On Wednesday, January 1, 2020, turnover tax for traders operating Small and medium enterprises (SMEs) came into effect.
The re-introduction of the levy, which was suspended in 2018, will see traders whose annual sales are below Ksh5 million start paying a three percent tax on their sales to the Kenya Revenue Authority (KRA).
The levy was reintroduced after President Uhuru Kenyatta signed the Finance Act 2019 into law in November last year with the aim of boosting tax collections.
The Treasury had dropped the turnover tax due to its poor performance as most traders failed to make revenue disclosures.
It replaced the sales levy with a presumptive tax at the rate of 15 percent of the single business permit fee issued by county governments when renewing their permits.
The government seemed to have been deliberate on the move as the tax allowed KRA to gather additional data on small traders, setting the stage for the return of the turnover tax.
Even with the reintroduction of the levy KRA maintains that the presumptive tax will remain an advance tax that will be deducted against the turnover tax.
To defend KRA’s move to retain presumptive tax, KRA deputy commissioner for corporate policy Maurice Oray said, “The key thing is to recruit as many taxpayers as possible within that bracket, which has remained largely untaxed.”
The turnover levy comes at a time the nation continues to experience increasing concerns over tough economic times and is expected to overburden SMEs who continue to decry depreciating returns.
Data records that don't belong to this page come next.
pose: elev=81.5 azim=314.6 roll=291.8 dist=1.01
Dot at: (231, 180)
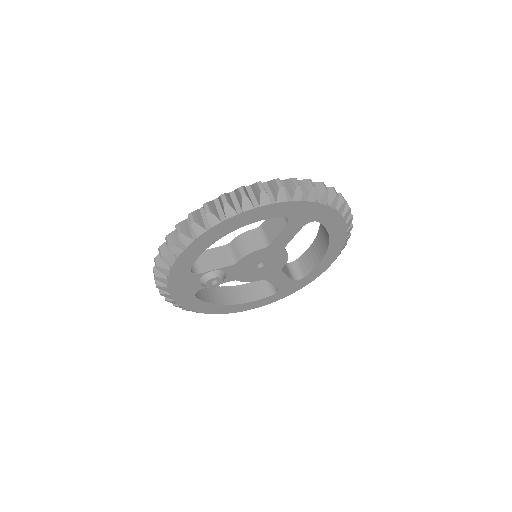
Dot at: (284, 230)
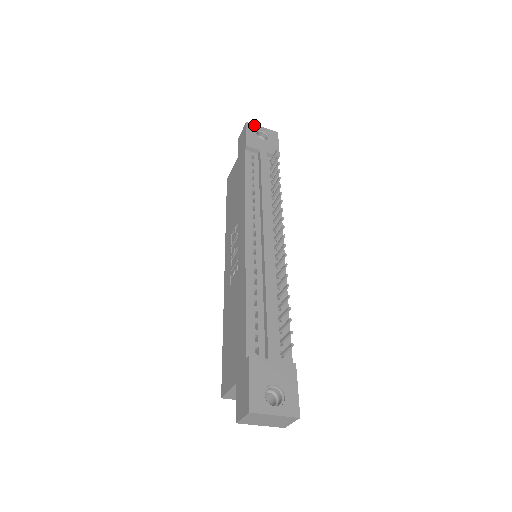
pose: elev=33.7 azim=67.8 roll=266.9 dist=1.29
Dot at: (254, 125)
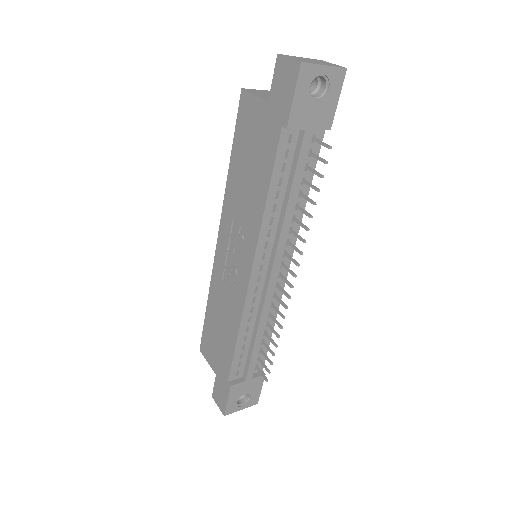
Dot at: (313, 66)
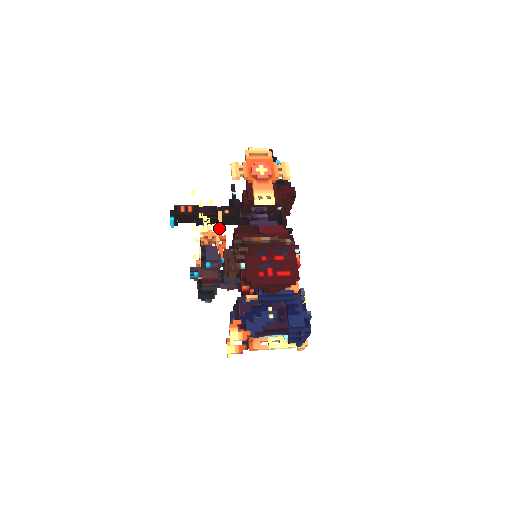
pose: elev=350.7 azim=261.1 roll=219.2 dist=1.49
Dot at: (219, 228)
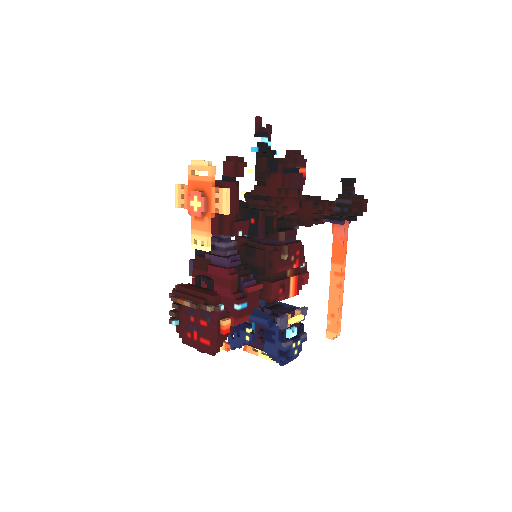
Dot at: occluded
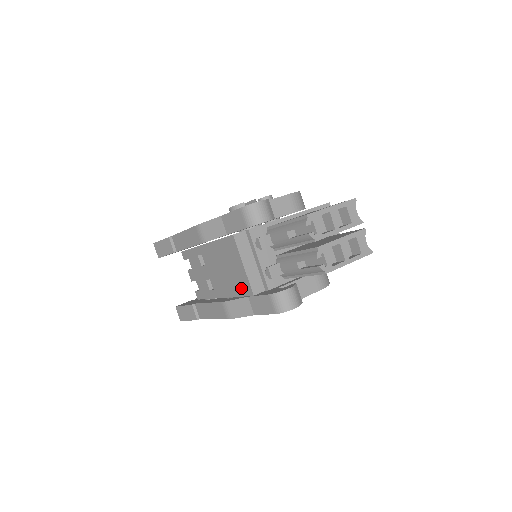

This is as even Central Bank Governor Patric Njoroge predicted yesterday that the new year might not be smooth.
“The bad news is 2020 may prove as challenging. But we believe we are ready and will prove up to the task, ultimately improving the lives of those around us especially the most needy,” Governor Njoroge posted on his official Twitter account.
On the other hand, the tax is expected to boost KRA’s revenue collection from a majority of small traders, who have not been paying state taxes.
KRA has had difficulties increasing taxes in line with GDP growth or with the introduction of new taxes, missing the targets set by Treasury every year.